EXCERPT TO READ below:

Another decision affecting performance is the programming language used in your Lambda functions. Java and C# use a virtual machine under the hood, which adversely affects cold starts but performs well after the initial boot. Rust and Go are compiled languages which result in near-zero cold starts, but require more complexity in the CI/CD process. Your team’s expertise in these languages will also influence how they rate on the complexity and cost scale – a team already fluent in Go will have an easier time deploying it than a Java-centric team, and retraining a team to use a new language can be expensive.

End of EXCERPT TO READ.
RECORDS PROVIDED below:

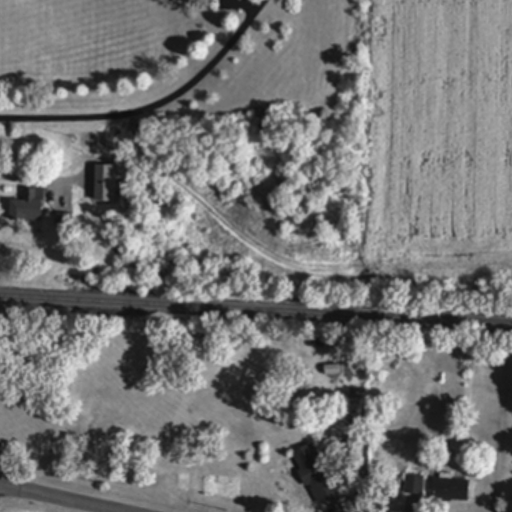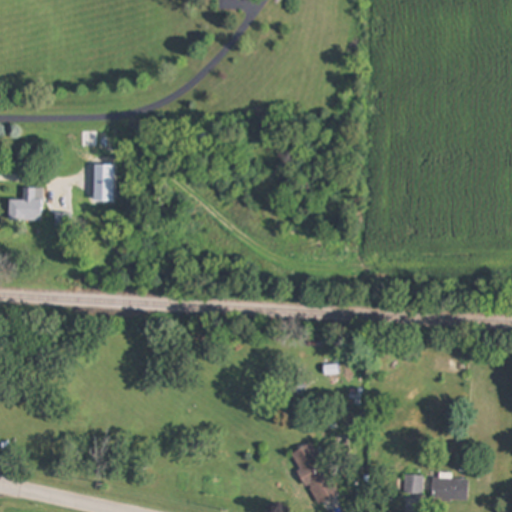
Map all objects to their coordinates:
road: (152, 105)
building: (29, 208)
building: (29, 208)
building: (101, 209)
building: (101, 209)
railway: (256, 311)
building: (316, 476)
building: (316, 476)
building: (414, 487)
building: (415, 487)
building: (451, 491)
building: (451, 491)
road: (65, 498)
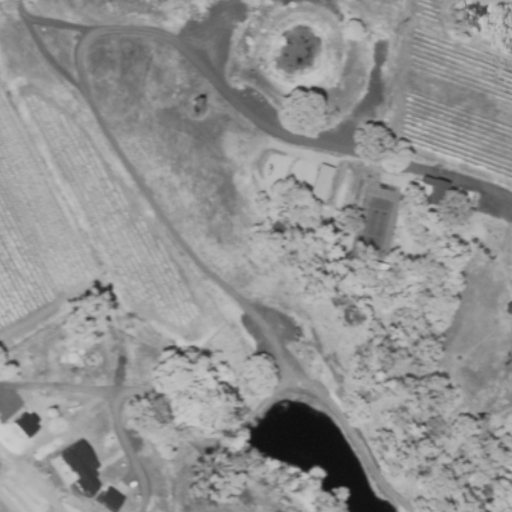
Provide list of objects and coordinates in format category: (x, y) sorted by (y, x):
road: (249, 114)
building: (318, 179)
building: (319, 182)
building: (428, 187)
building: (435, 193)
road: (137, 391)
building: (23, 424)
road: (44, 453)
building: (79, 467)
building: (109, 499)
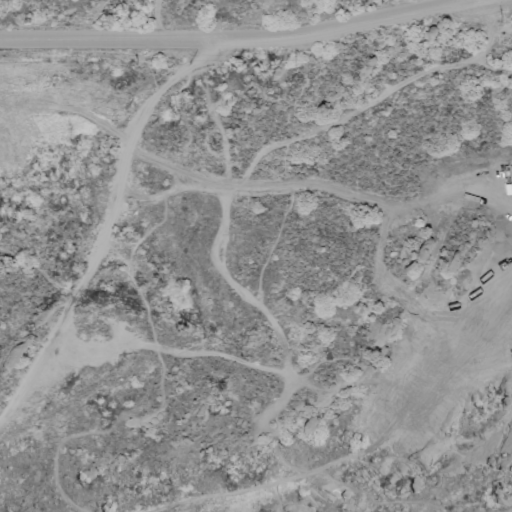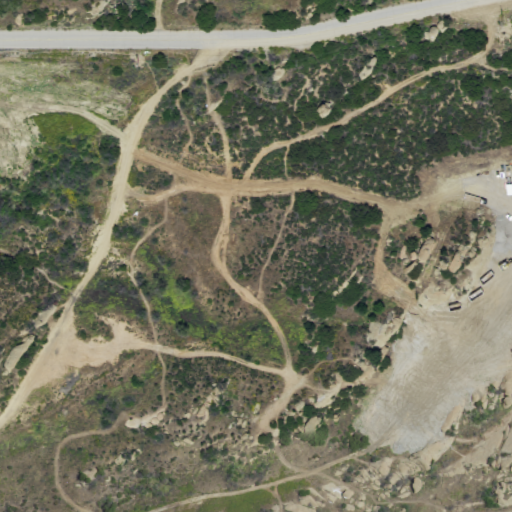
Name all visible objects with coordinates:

End of RECORDS PROVIDED.

### TASK BRIEF
Copy the entire passage on programming languages for Lambda functions word for word. The rows come from a separate source unrelated to the passage.

### SOLUTION TO THE EXERCISE
Another decision affecting performance is the programming language used in your Lambda functions. Java and C# use a virtual machine under the hood, which adversely affects cold starts but performs well after the initial boot. Rust and Go are compiled languages which result in near-zero cold starts, but require more complexity in the CI/CD process. Your team’s expertise in these languages will also influence how they rate on the complexity and cost scale – a team already fluent in Go will have an easier time deploying it than a Java-centric team, and retraining a team to use a new language can be expensive.